WASHINGTON: Les prochains jours de la guerre menée par les Etats-Unis et Israël contre l'Iran seront "décisifs", a affirmé mardi le ministre américain de la Défense, Pete Hegseth, refusant d'écarter la possibilité de déployer des troupes sur le sol iranien.

"Les prochains jours seront décisifs. L'Iran le sait, et ils ne peuvent quasiment rien faire militairement contre cela", a déclaré le ministre lors d'une conférence de presse au Pentagone.

Le ministre, qui a révélé qu'il avait rendu visite récemment à des troupes américaines déployées dans ce conflit, a affirmé que "les dernières 24 heures ont vu le plus faible nombre de drones et missiles ennemis lancés par l'Iran".

Selon Pete Hegseth, les discussions avec l'Iran pour mettre un terme à la guerre sont en train de s'intensifier.
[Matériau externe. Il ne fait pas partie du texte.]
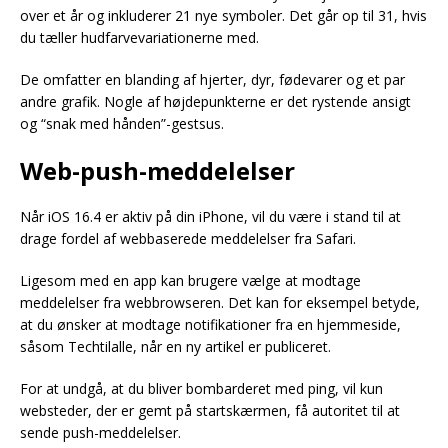
over et år og inkluderer 21 nye symboler. Det går op til 31, hvis
du tæller hudfarvevariationerne med.
De omfatter en blanding af hjerter, dyr, fødevarer og et par
andre grafik. Nogle af højdepunkterne er det rystende ansigt
og “snak med hånden”-gestsus.
Web-push-meddelelser
Når iOS 16.4 er aktiv på din iPhone, vil du være i stand til at
drage fordel af webbaserede meddelelser fra Safari.
Ligesom med en app kan brugere vælge at modtage
meddelelser fra webbrowseren. Det kan for eksempel betyde,
at du ønsker at modtage notifikationer fra en hjemmeside,
såsom Techtilalle, når en ny artikel er publiceret.
For at undgå, at du bliver bombarderet med ping, vil kun
websteder, der er gemt på startskærmen, få autoritet til at
sende push-meddelelser.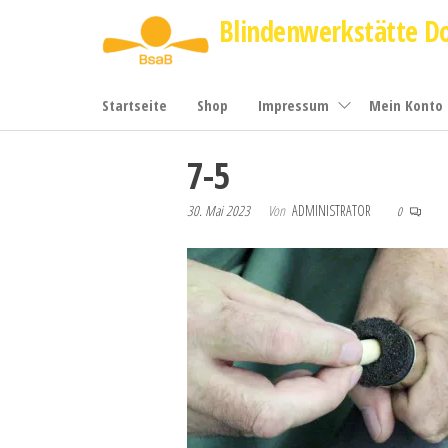
Zum
Blindenwerkstätte D
Inhalt
springen
Startseite
Shop
Impressum
Mein Konto
7-5
30. Mai 2023
Von
ADMINISTRATOR
0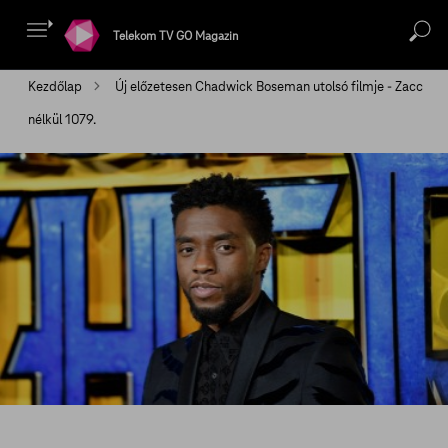
Telekom TV GO Magazin
Kezdőlap
Új előzetesen Chadwick Boseman utolsó filmje - Zacc
nélkül 1079.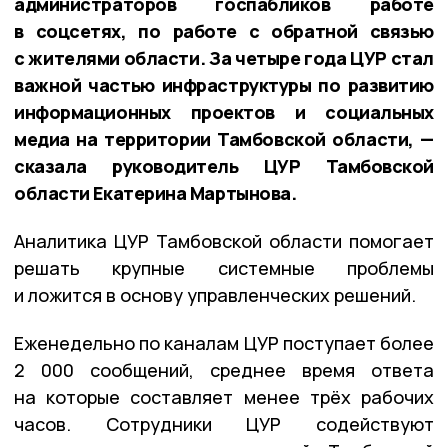
администраторов госпабликов работе
в соцсетях, по работе с обратной связью
с жителями области. За четыре года ЦУР стал
важной частью инфраструктуры по развитию
информационных проектов и социальных
медиа на территории Тамбовской области, —
сказала руководитель ЦУР Тамбовской
области Екатерина Мартынова.
Аналитика ЦУР Тамбовской области помогает
решать крупные системные проблемы
и ложится в основу управленческих решений.
Еженедельно по каналам ЦУР поступает более
2 000 сообщений, среднее время ответа
на которые составляет менее трёх рабочих
часов. Сотрудники ЦУР содействуют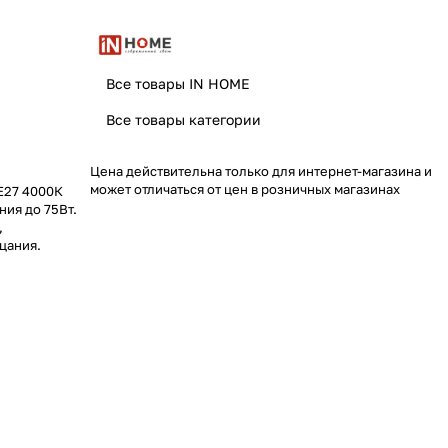
Все товары IN HOME
Все товары категории
Цена действительна только для интернет-магазина и
может отличаться от цен в розничных магазинах
E27 4000К
ния до 75Вт.
,
цания.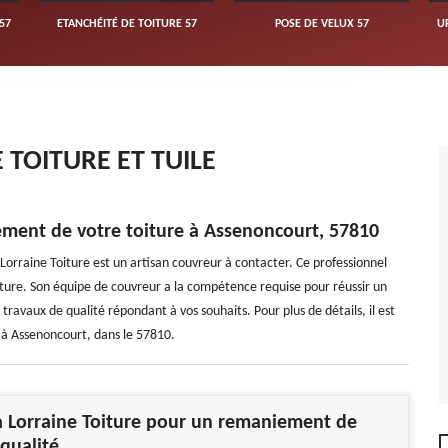
57
ETANCHÉITÉ DE TOITURE 57
POSE DE VELUX 57
U
TOITURE ET TUILE
ement de votre toiture à Assenoncourt, 57810
Lorraine Toiture est un artisan couvreur à contacter. Ce professionnel
ture. Son équipe de couvreur a la compétence requise pour réussir un
travaux de qualité répondant à vos souhaits. Pour plus de détails, il est
s à Assenoncourt, dans le 57810.
à Lorraine Toiture pour un remaniement de
 qualité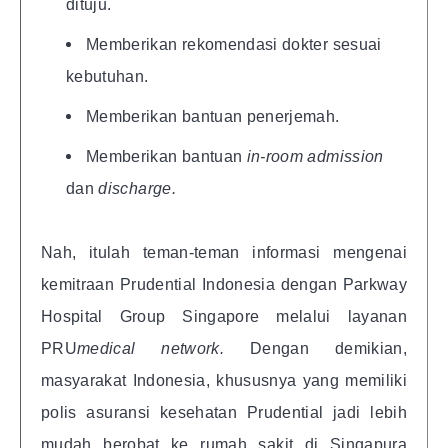
dituju.
Memberikan rekomendasi dokter sesuai
kebutuhan.
Memberikan bantuan penerjemah.
Memberikan bantuan
in-room admission
dan
discharge.
Nah, itulah teman-teman informasi mengenai
kemitraan Prudential Indonesia dengan Parkway
Hospital Group Singapore melalui layanan
PRU
medical network.
Dengan demikian,
masyarakat Indonesia, khususnya yang memiliki
polis asuransi kesehatan Prudential jadi lebih
mudah berobat ke rumah sakit di Singapura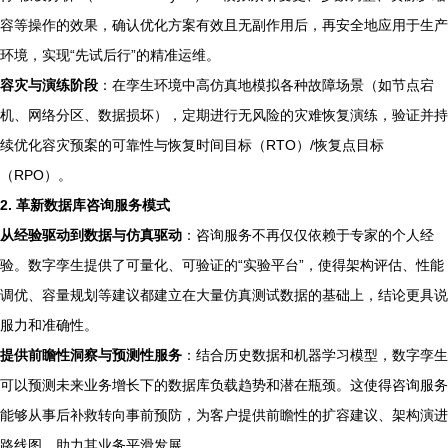
容等操作的效果，确认优化方案有效且无副作用后，再安全地应用于生产
环境，实现“先试后行”的精准运维。
容灾与演练阶段
：在孪生环境中高仿真地模拟各种故障场景（如节点宕
机、网络分区、数据损坏），定期进行无风险的灾难恢复演练，验证并持
续优化容灾预案的可靠性与恢复时间目标（RTO）/恢复点目标
（RPO）。
2. 革新数据库咨询服务模式
从经验驱动到数据与仿真驱动
：咨询服务不再仅仅依赖于专家的个人经
验。数字孪生提供了可量化、可验证的“实验平台”，使得架构评估、性能
调优、容量规划等建议都建立在大量仿真测试数据的基础上，结论更具说
服力和准确性。
提供前瞻性洞察与预测性服务
：结合历史数据和机器学习模型，数字孪生
可以预测未来业务增长下的数据库负载趋势和潜在瓶颈。这使得咨询服务
能够从事后补救转向事前预防，为客户提供前瞻性的扩容建议、架构演进
路线图，助力其业务平滑发展。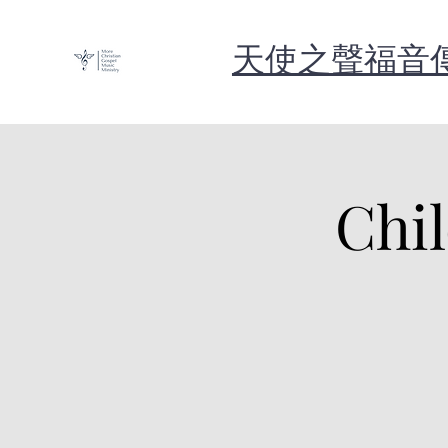
天使之聲福音
Chil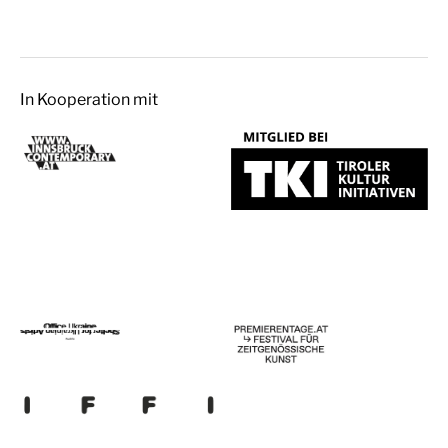
In Kooperation mit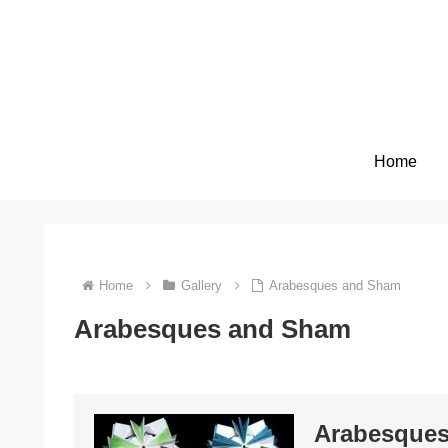
Home
Home
Gallery
Arabesques and Sham
Arabesques and Sham
Arabesque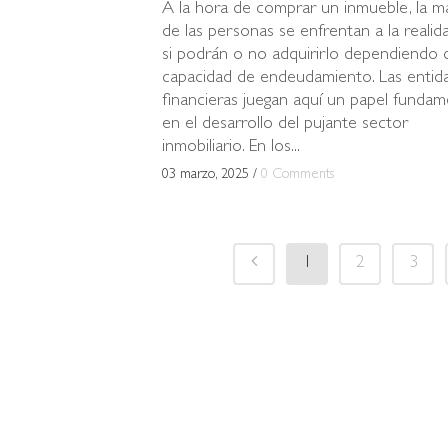
A la hora de comprar un inmueble, la m
de las personas se enfrentan a la realid
si podrán o no adquirirlo dependiendo 
capacidad de endeudamiento. Las entid
financieras juegan aquí un papel fundam
en el desarrollo del pujante sector
inmobiliario. En los...
03 marzo, 2025
/
0 Comments
1
2
3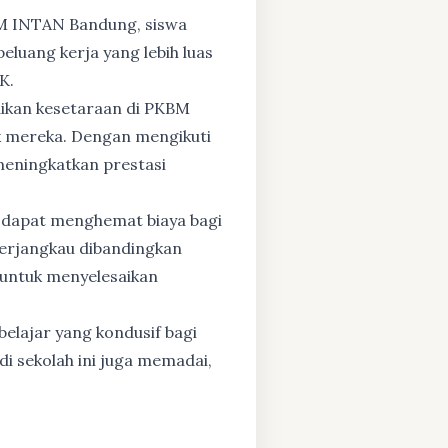
BM INTAN Bandung, siswa
eluang kerja yang lebih luas
K.
dikan kesetaraan di PKBM
 mereka. Dengan mengikuti
 meningkatkan prestasi
 dapat menghemat biaya bagi
 terjangkau dibandingkan
 untuk menyelesaikan
elajar yang kondusif bagi
di sekolah ini juga memadai,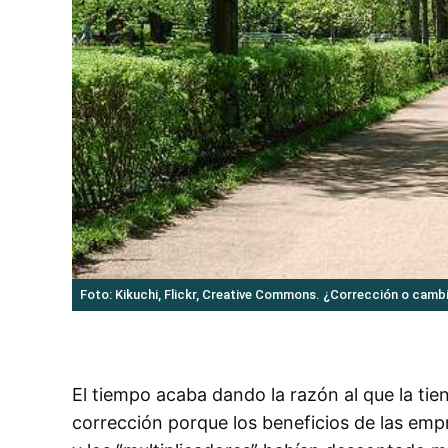
Foto: Kikuchi, Flickr, Creative Commons. ¿Corrección o cam
El tiempo acaba dando la razón al que la tien
corrección porque los beneficios de las em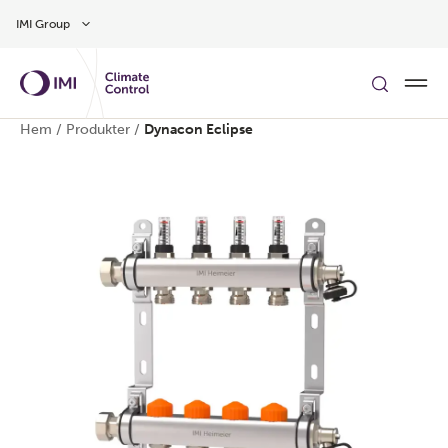
Gå till huvudinnehåll
IMI Group
Hem
/
Produkter
/
Dynacon Eclipse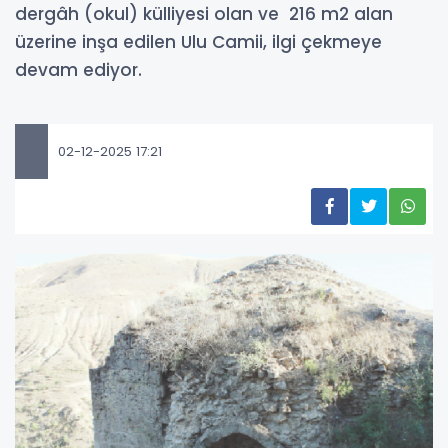
dergâh (okul) külliyesi olan ve 216 m2 alan
üzerine inşa edilen Ulu Camii, ilgi çekmeye
devam ediyor.
02-12-2025 17:21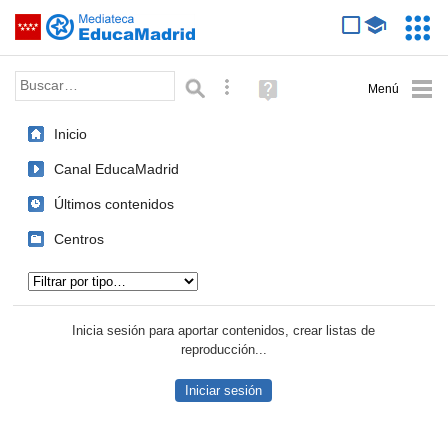
Mediateca de EducaMadrid
Saltar navegación
Servic
Educa
Palabra o frase:
Búsqueda avanzada
Ayuda
(en
ventana
Inicio
nueva)
Canal EducaMadrid
Últimos contenidos
Centros
Tipo de contenido:
Inicia sesión para aportar contenidos, crear listas de
reproducción...
Iniciar sesión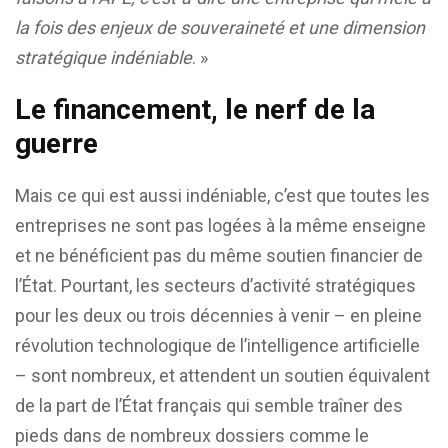
la fois des enjeux de souveraineté et une dimension
stratégique indéniable
. »
Le financement, le nerf de la
guerre
Mais ce qui est aussi indéniable, c’est que toutes les
entreprises ne sont pas logées à la même enseigne
et ne bénéficient pas du même soutien financier de
l’État. Pourtant, les secteurs d’activité stratégiques
pour les deux ou trois décennies à venir – en pleine
révolution technologique de l’intelligence artificielle
– sont nombreux, et attendent un soutien équivalent
de la part de l’État français qui semble traîner des
pieds dans de nombreux dossiers comme le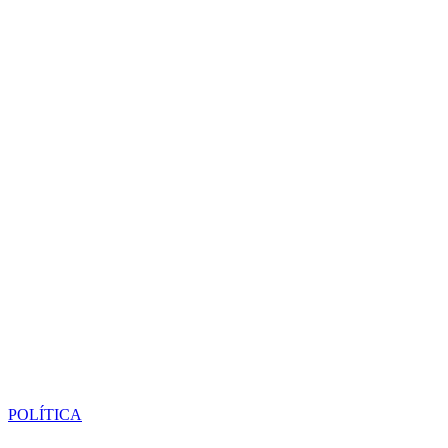
POLÍTICA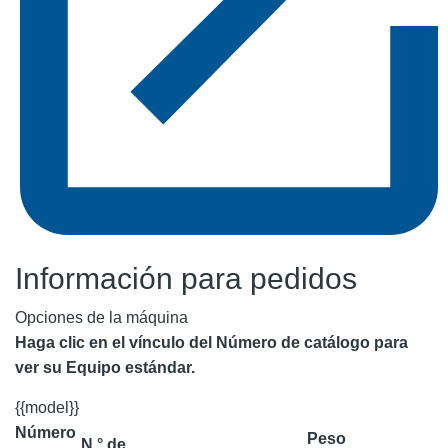
Información para pedidos
Opciones de la máquina
Haga clic en el vínculo del Número de catálogo para
ver su Equipo estándar.
{{model}}
Número
Peso
N.° de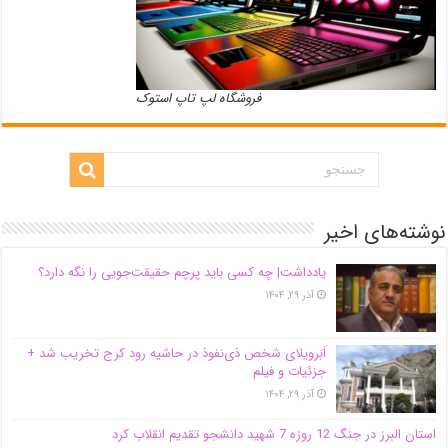
فروشگاه لپ تاپ استوک
نوشته‌های اخیر
یادداشت| ‌چه کسی باید پرچم حقیقت‌جویی را نگه دارد؟
آذر ۲۹, ۱۴۰۴
اَبَر‌ویلای شخص ذی‌نفوذ در حاشیه‌ رود کرج تخریب شد +
جزئیات و فیلم
آذر ۲۹, ۱۴۰۴
استان البرز در جنگ 12 روزه 7 شهید دانشجو تقدیم انقلاب کرد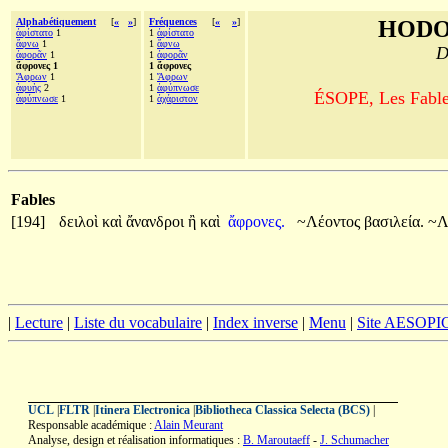
Alphabétiquement
[
«
»
]
Fréquences
[
«
»
]
HODO
ἀφίστατο
1
1
ἀφίστατο
ἄφνω
1
1
ἄφνω
D
ἀφορᾶν
1
1
ἀφορᾶν
ἄφρονες 1
1 ἄφρονες
Ἄφρων
1
1
Ἄφρων
ἀφυὴς
2
1
ἀφύπνωσε
ÉSOPE, Les Fables
ἀφύπνωσε
1
1
ἀχάριστον
Fables
[194]
δειλοὶ
καὶ
ἄνανδροι
ἢ
καὶ
ἄφρονες.
~Λέοντος
βασιλεία.
~Λ
|
Lecture
|
Liste du vocabulaire
|
Index inverse
|
Menu
|
Site AESOPI
UCL
|
FLTR
|
Itinera Electronica
|
Bibliotheca Classica Selecta (BCS)
|
Responsable académique :
Alain Meurant
Analyse, design et réalisation informatiques :
B. Maroutaeff
-
J. Schumacher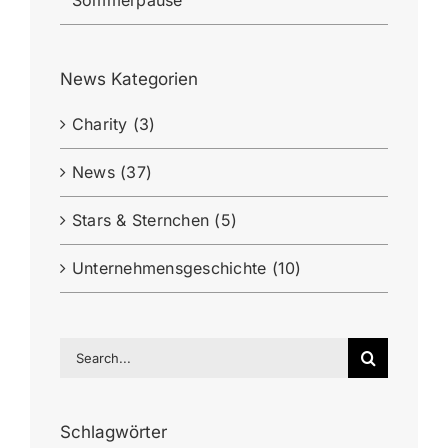
Sommerpause
News Kategorien
Charity (3)
News (37)
Stars & Sternchen (5)
Unternehmensgeschichte (10)
Search
for:
Schlagwörter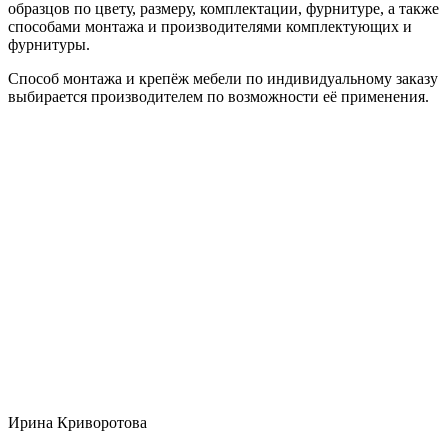
образцов по цвету, размеру, комплектации, фурнитуре, а также
способами монтажа и производителями комплектующих и
фурнитуры.
Способ монтажа и крепёж мебели по индивидуальному заказу
выбирается производителем по возможности её применения.
Ирина Криворотова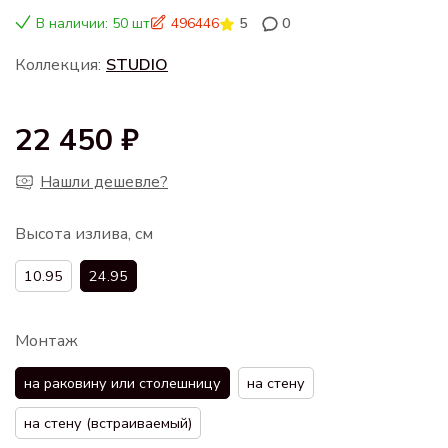
В наличии: 50 шт
496446
5
0
Коллекция:
STUDIO
22 450 ₽
Нашли дешевле?
Высота излива, см
10.95
24.95
Монтаж
на раковину или столешницу
на стену
на стену (встраиваемый)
Ces discussions "sont bien réelles, elles sont en cours, elles sont actives et -- je pense -- se renforcent", a-t-il affirmé.

Les-Etats-Unis constatent un "va-et-vient" avec l'Iran sur les termes de ces négociations, un "fait nouveau productif", selon Pete Hegseth.

"Nous ne voulons pas avoir à faire plus militairement que ce qui est nécessaire. Mais je n'ai pas dit ça à la légère quand j'ai dit qu'en attendant, nous négocierons avec des bombes", a-t-il déclaré.

Pete Hegseth a également refusé à nouveau d'écarter la possibilité de déployer des troupes américaines sur le territoire iranien.

"Nous n'allons écarter aucune option. Vous ne pouvez pas mener et gagner une guerre si vous dites à votre adversaire ce que vous êtes prêts à faire, ou pas prêts à faire, y compris des troupes au sol", a déclaré le ministre.

"Notre adversaire pense actuellement qu'il existe 15 différentes manières avec lesquelles on pourrait s'en prendre à eux avec des troupes au sol. Et devinez quoi? C'est vrai", a-t-il ajouté.

A ses côtés, le général Dan Caine, chef d'état-major, a déclaré que les Etats-Unis avaient frappé "plus de 11.000 cibles" au cours des 30 jours passés.